WHAT YOU NEED TO DO: Copy word for word the part of the forum thread on oriental cat ears below that starts at "Now, I must" and ends after "different ear types?".

SELECTED EXCERPT:
* Start *
# Oriental, siamese...ears question



## Muri (May 27, 2013)

Hi!

So I am interested in having an (probably longhair) oriental or a balinese, siamese cat in the future (in about 2 yrs maybe, after we move) and I am researching these breeds a little...

Now, I must admit that my heart is pretty much set on the longhair versions (OLH, Balinese), purely because of the plumy tails  . But I am researching the shorthaired versions as well...

One thing I have noticed it that although the standard says that ears should follow the lines of the head...there seem to be a lot of different ear types in oriental breeds. I mean some have more upright, narrower ears and some more broad ears, positioned more down on the head (sorry, english is not my mothers tongue so I might be rubbish at explaining it)...
Is this just due to photo angle, kitten phase vs adult etc or are there really different ear types?
Like on this site, the ears look very different on different cats to me...Of course some look like they are still kittens

Carmiel Siamese, Oriental Shorthair Cattery

PS: Anyone know of a good breeder of OLH and balinese that ship internationally? (In a few years...)

Thanks


----------



## MollyMilo (Feb 16, 2012)

Now, I looooooove Siamese cats but some of those ears!!!!! :yikes:


----------



## lymorelynn (Oct 4, 2008)
* End *
Data excerpts:
* Start *
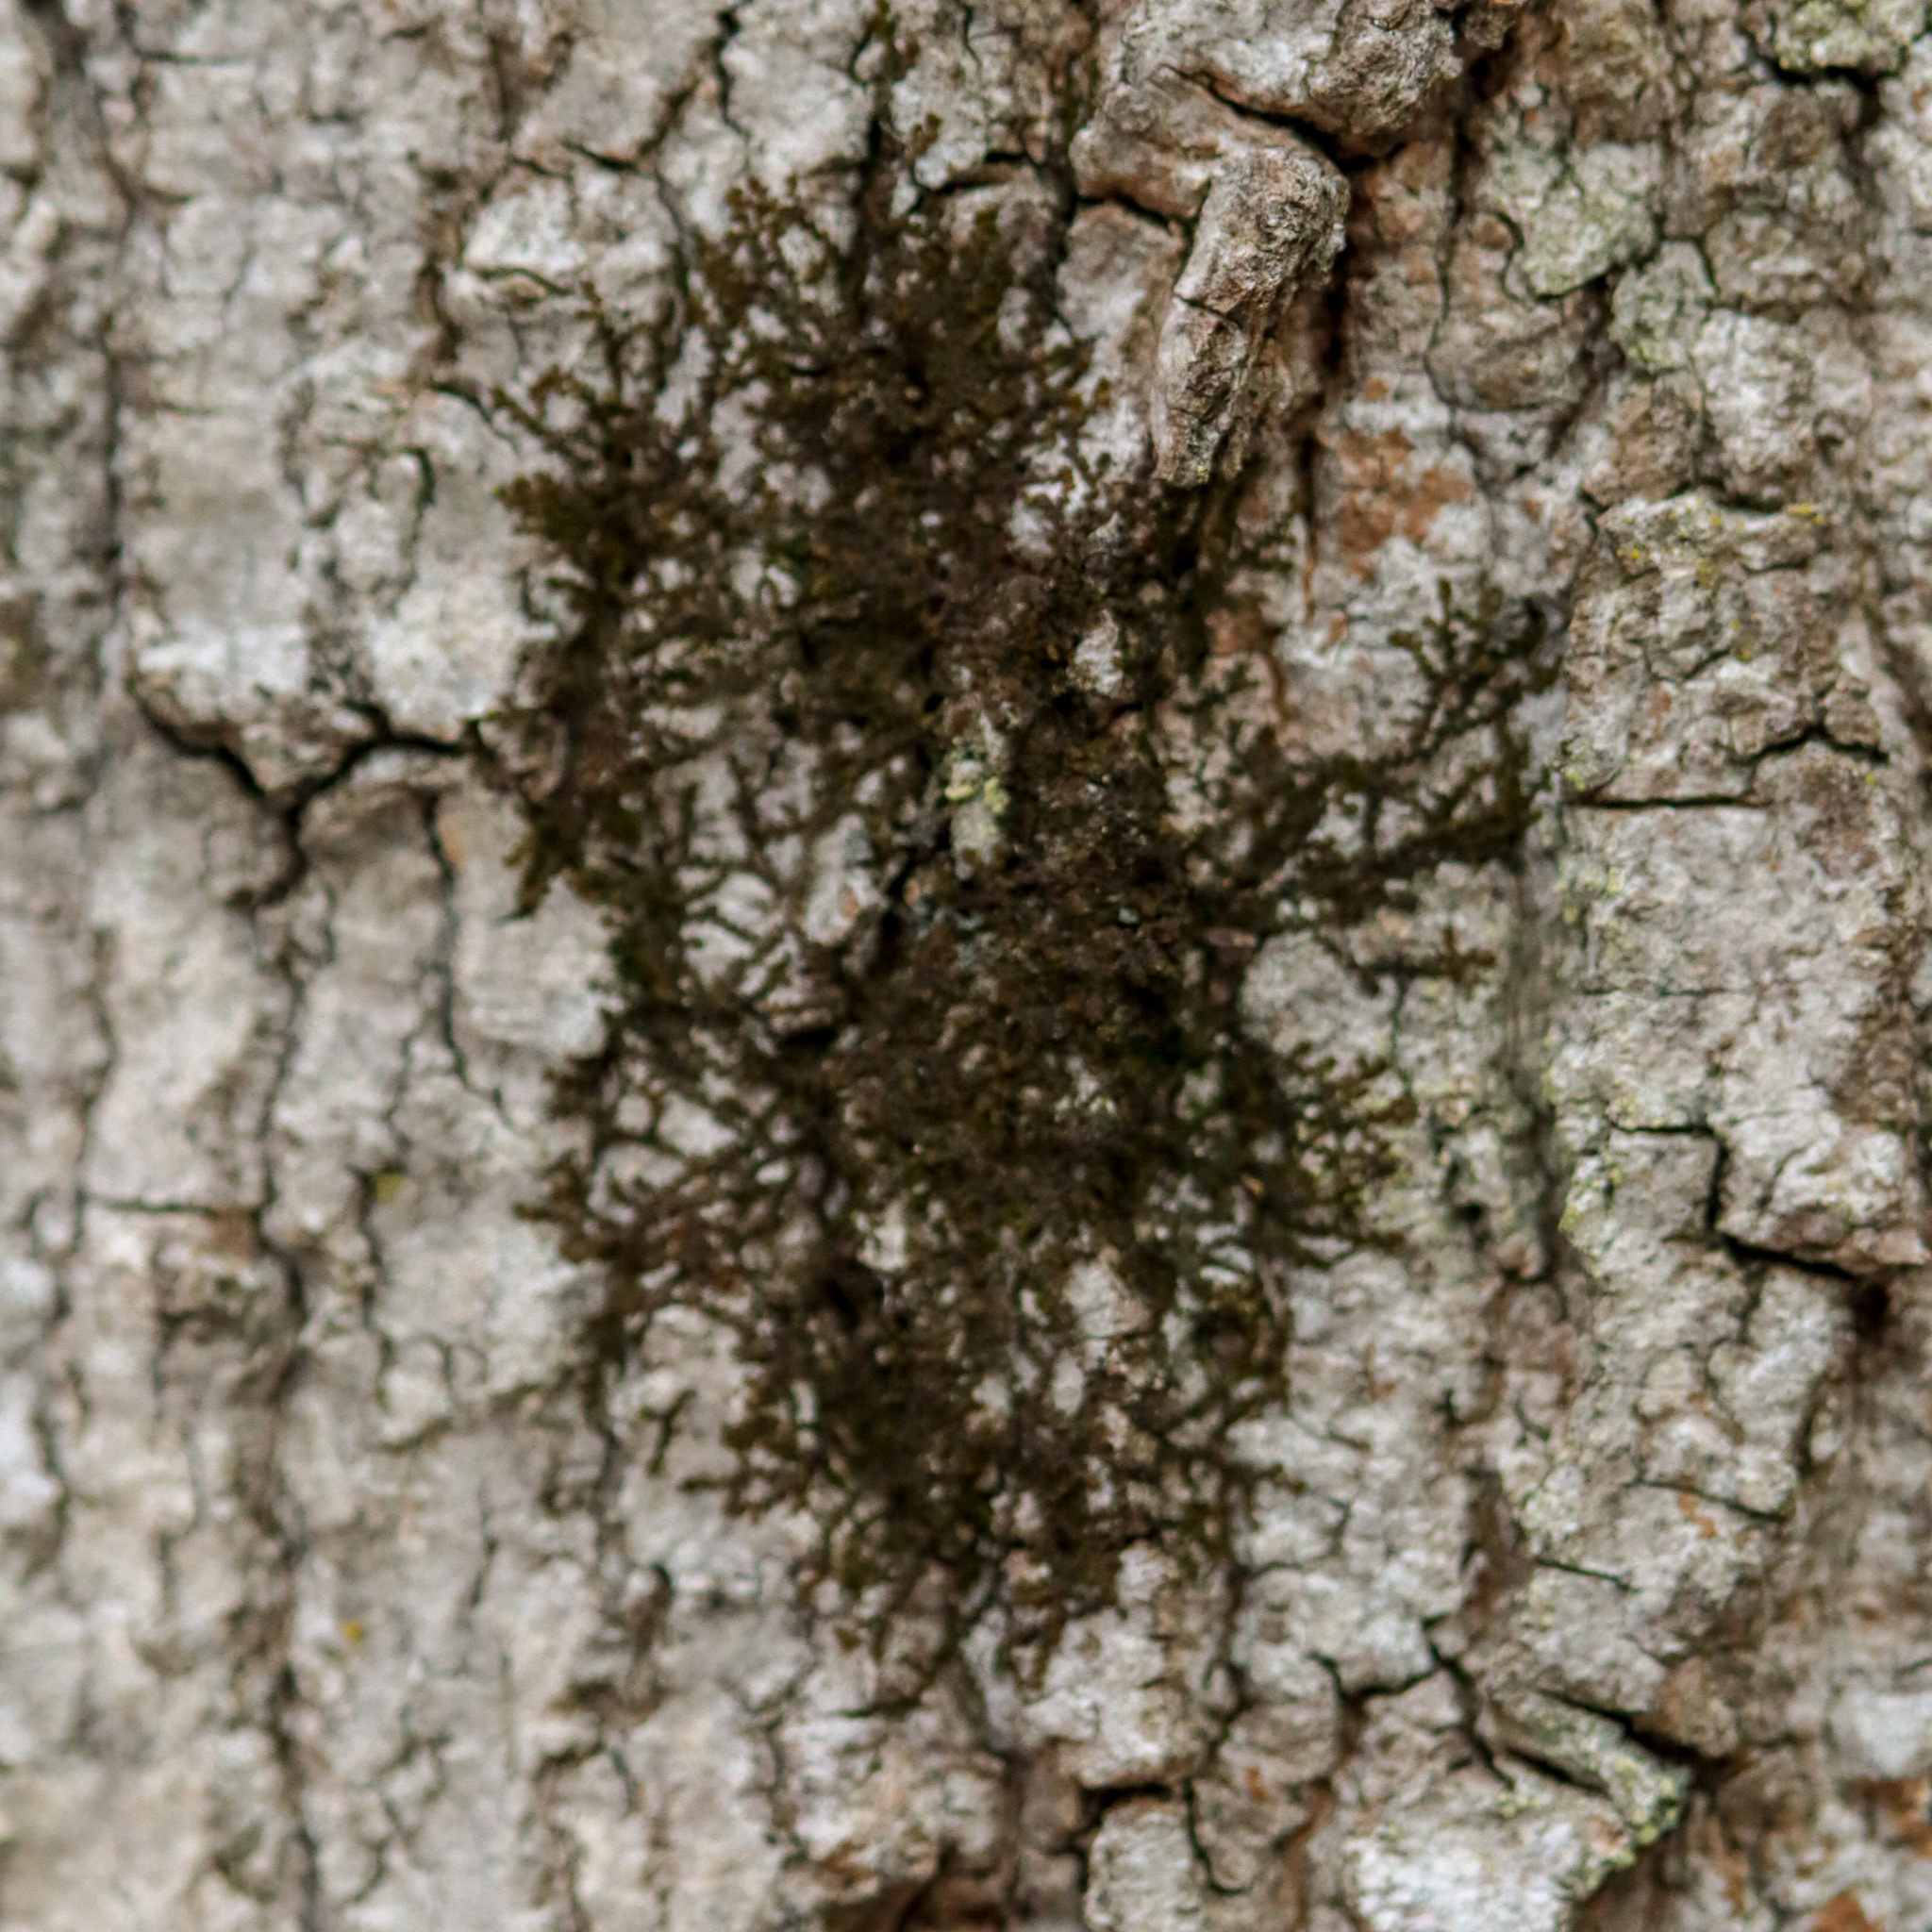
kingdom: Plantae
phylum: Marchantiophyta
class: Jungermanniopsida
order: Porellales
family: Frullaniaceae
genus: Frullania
* End *
FULL RESPONSE:
Now, I must admit that my heart is pretty much set on the longhair versions (OLH, Balinese), purely because of the plumy tails  . But I am researching the shorthaired versions as well...

One thing I have noticed it that although the standard says that ears should follow the lines of the head...there seem to be a lot of different ear types in oriental breeds. I mean some have more upright, narrower ears and some more broad ears, positioned more down on the head (sorry, english is not my mothers tongue so I might be rubbish at explaining it)...
Is this just due to photo angle, kitten phase vs adult etc or are there really different ear types?